* **WORK TASK**
Please retype the records below exactly, omitting any images.

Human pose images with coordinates

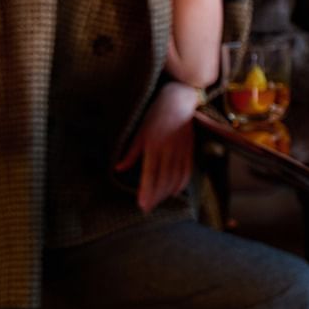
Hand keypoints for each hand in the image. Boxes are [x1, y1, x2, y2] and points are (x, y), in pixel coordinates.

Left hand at [114, 81, 196, 212]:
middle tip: (148, 208)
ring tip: (158, 201)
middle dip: (156, 196)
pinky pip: (187, 171)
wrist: (179, 100)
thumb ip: (131, 152)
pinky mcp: (190, 149)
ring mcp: (181, 150)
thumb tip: (118, 169)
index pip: (150, 174)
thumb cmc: (155, 115)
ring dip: (167, 193)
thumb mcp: (139, 132)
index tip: (142, 205)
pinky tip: (174, 191)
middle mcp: (169, 150)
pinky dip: (181, 184)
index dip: (147, 191)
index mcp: (154, 146)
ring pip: (176, 178)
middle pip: (164, 180)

* **RESPONSE TO THE EXERCISE**
Hand keypoints for each hand in the image. Boxes are [x1, y1, x2, y2] and points are (x, y), in pixel coordinates.

Left hand at [114, 81, 196, 212]:
middle tip: (148, 208)
ring tip: (158, 201)
middle dip: (156, 196)
pinky pip: (187, 171)
wrist: (179, 100)
thumb ip: (131, 152)
pinky mcp: (190, 149)
ring mcp: (181, 150)
thumb tip: (118, 169)
index pip: (150, 174)
thumb cmc: (155, 115)
ring dip: (167, 193)
thumb mcp: (139, 132)
index tip: (142, 205)
pinky tip: (174, 191)
middle mcp: (169, 150)
pinky dip: (181, 184)
index dip: (147, 191)
index mcp: (154, 146)
ring pip: (176, 178)
middle pip: (164, 180)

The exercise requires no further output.